Ngungunyane morre no final da trilogia “As Areias do Imperador”, cujo primeiro volume o escritor moçambicano Mia Couto lança no Brasil neste mês.
O spoiler não foi dado pela reportagem, mas pela história: Gungunhane (a grafia do primeiro parágrafo é a africana e esta, a forma como portugueses passaram a pronunciar o nome) foi o último chefe do poderoso Estado de Gaza, que no século 19 desafiou lusitanos no território que viria a ser Moçambique – e morreu em 1906, capturado e exilado no arquipélago de Açores.
Não é a primeira vez que Mia usa personagens reais em suas narrativas – em “O Outro Pé da Sereia”, de 2006, o escritor acompanhou a trajetória do jesuíta Gonçalo da Silveira, que no século 16 empreendeu uma incursão católica no território africano.
Os diferentes períodos históricos de sua nação também foram pano de fundo de suas obras: já em “Terra Sonâmbula”, de 1992, a razão da fuga do velho Tuahir e o menino Muandinga é a guerra civil que assolou o país da África austral de 1977 até o ano da publicação deste romance de estreia do escritor.
No entanto, é a primeira vez que Mia se debruça tão minuciosamente sobre uma época. “Era para eu fazer um único livro, mas, quando estava em processo de escrita, percebi que ia ter quase 2 mil páginas”, conta à reportagem. Assim, o escritor, que começou sua carreira com contos, decidiu alongar sua prosa e fazer sua primeira série.
O resultado que surge dessa empreitada, por enquanto, é “Mulheres de Cinzas”, seu 11.º romance, publicado em Portugal em outubro e que Mia lança na próxima semana por aqui no Brasil.
Primeiro volume
“Mulheres de Cinzas” trouxe para a vida de Mia muitas primeiras vezes. Ele diz, por exemplo, ser inédito o fato de saber para onde está indo sua história, antes mesmo de se sentar para escrevê-la. “Nunca foi meu estilo saber. Para mim, o grande elã, a grande pulsão da escrita é não saber.”
Dessa vez, no entanto, o autor afirma já ter o esqueleto das duas próximas obras, cuja narrativa deve acabar em 1906, nos Açores, junto com a vida de Ngungunyane.
Livro
Mia Couto. Companhia das Letras, 344 páginas, R$ 39,90
Este primeiro volume é narrado por meio de um dueto. De um lado, a menina Imani. Do outro, o militar português Germano de Melo. Ambos são seres estranhos em suas comunidades: ela é letrada, fala português e vive na única família da vila de costumes algo ocidentais.
Ele, republicano convicto, participou de uma revolta no Porto e foi enviado à colônia como punição.
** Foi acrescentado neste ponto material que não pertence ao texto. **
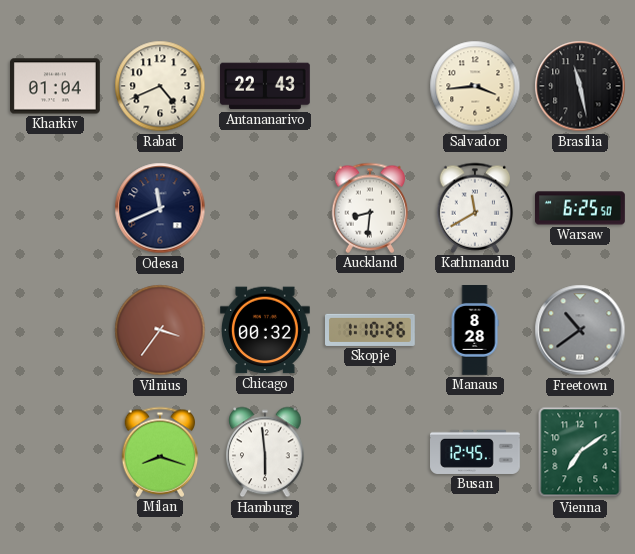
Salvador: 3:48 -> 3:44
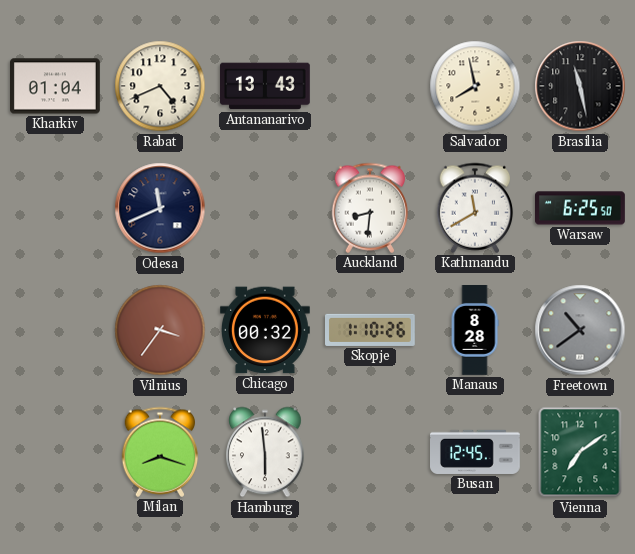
Antananarivo: 22:43 -> 13:43
Salvador: 3:44 -> 7:58
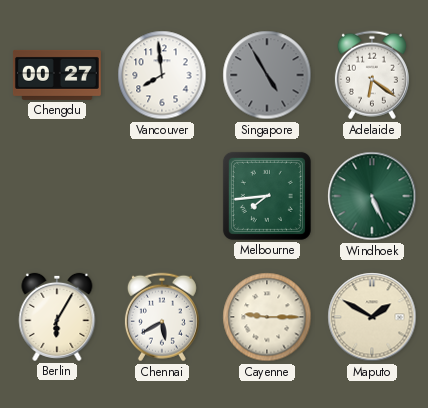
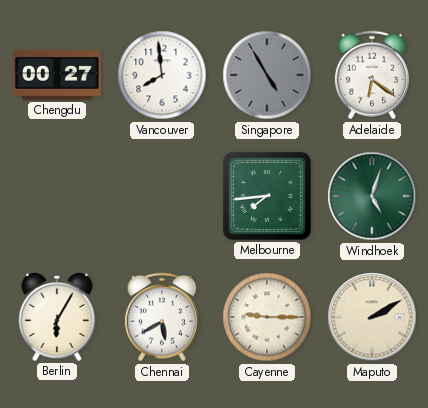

“Eu quis colocar no lado português alguém que também estivesse em condição marginal”, conta Mia. “Ele retrata não um único Portugal, mas um país de várias intenções em uma mesma nação.”
Versões
Personagem controverso, o imperador Ngungunyane é lembrado de forma diferente pelos povos africanos. “Conforme a região do domínio desse Estado, a história varia. Alguns povos foram assimilados, outros encararam com alguma simpatia a invasão e outros resistiram e foram mortos.”
Já os portugueses podem ter exagerado, em sua versão oficial, o poder do imperador derrotado, conhecido como “O Leão de Gaza”.
“Eles derrubaram Ngungunyane numa época em que o Estado já estava em declínio, não era mais tão poderoso”, afirma o escritor.
“Mas tinham que provar para as outras potências europeias que tinham domínio militar sobre o território das colônias, ou iam perdê-las. Então tiveram que construir a ideia de que ele era muito poderoso, porque quanto mais forte meu inimigo, maior minha vitória.”
São as versões o ponto central do romance. Segundo Mia, é preciso ver com resistência o que a “elite moçambicana quer oferecer como um passado oficial”.
“Eu sou mais velho que o meu próprio país” diz Mia, 60, que tinha 20 anos à época da independência. “Num país tão recente, temos que lembrar que houve muitos passados.”